Diabetes mellitus (diabetes) is associated with significantly increased risk of peripheral vascular disease. Diabetes is classified as a coronary heart disease (CHD) risk equivalent, but it is unknown whether diabetes is a CHD risk equivalent for peripheral vascular disease. The objective was to evaluate the odds of peripheral arterial disease (PAD) or carotid artery stenosis (CAS) among participants with diabetes, CHD, or both, compared with participants without diabetes or CHD, in a nationwide vascular screening database. We hypothesized that diabetes and CHD would confer similar odds of PAD and CAS.
Methods: A cross-sectional analysis of all eligible Life Line Screening Inc participants age 30 to 90 years with ankle brachial indices for PAD (ankle brachial index <0.9 in either leg) and carotid artery duplex ultrasonographic imaging for CAS (internal CAS ≥50%) was performed (N=3,522,890).
Results: Diabetes and CHD were present in 372,330 (10.7%) and 182,760 (5.8%) of participants, respectively; PAD and CAS were present in 155,000 (4.4%) and 130,347 (3.7%) of participants. After multivariable adjustment, PAD odds were 1.56 (95% CI 1.54-1.59) and 1.69 (95% CI 1.65-1.73) for participants with diabetes or CHD, respectively. Participants with both diabetes and CHD had 2.75-fold increased odds of PAD (95% CI 2.66-2.85). Findings were similar for CAS; compared with no diabetes or CHD, CAS odds increased for participants with diabetes alone (1.53, 95% CI 1.50-1.56), CHD alone (1.72, 95% CI 1.68-1.76), and both diabetes and CHD (2.57, 95% CI 2.49-2.66). Findings were consistent for women and men.
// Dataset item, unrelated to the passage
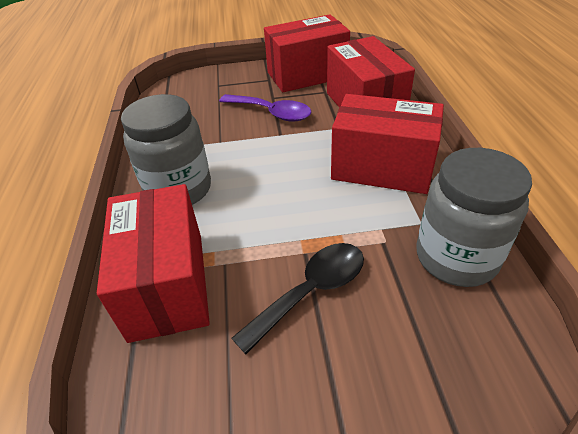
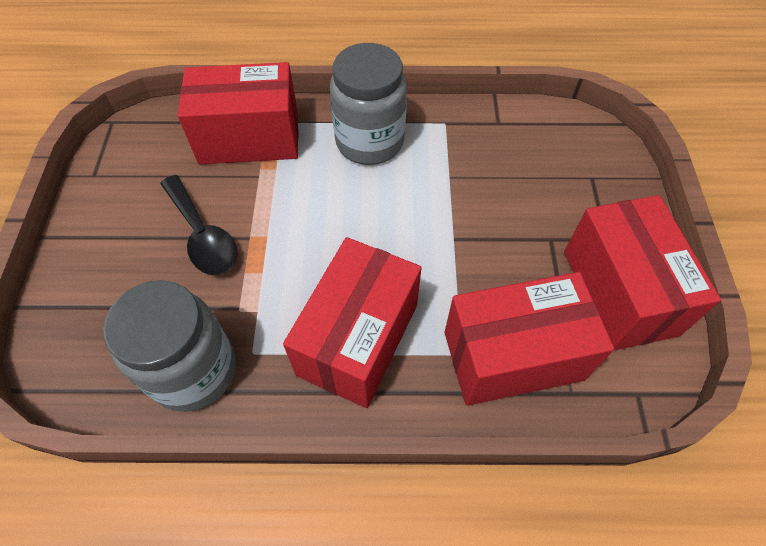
camera: 95 degrees right, 15 degrees up
purple spoon [219,94,311,122] -> none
Conclusion: In a large database of more than 3.5 million self-referred participants, diabetes was a CHD risk equivalent for PAD and CAS, and participants with comorbid diabetes and CHD had an especially robust association with PAD and CAS. Counseling regarding screening and prevention of peripheral vascular disease may be useful for patients with diabetes.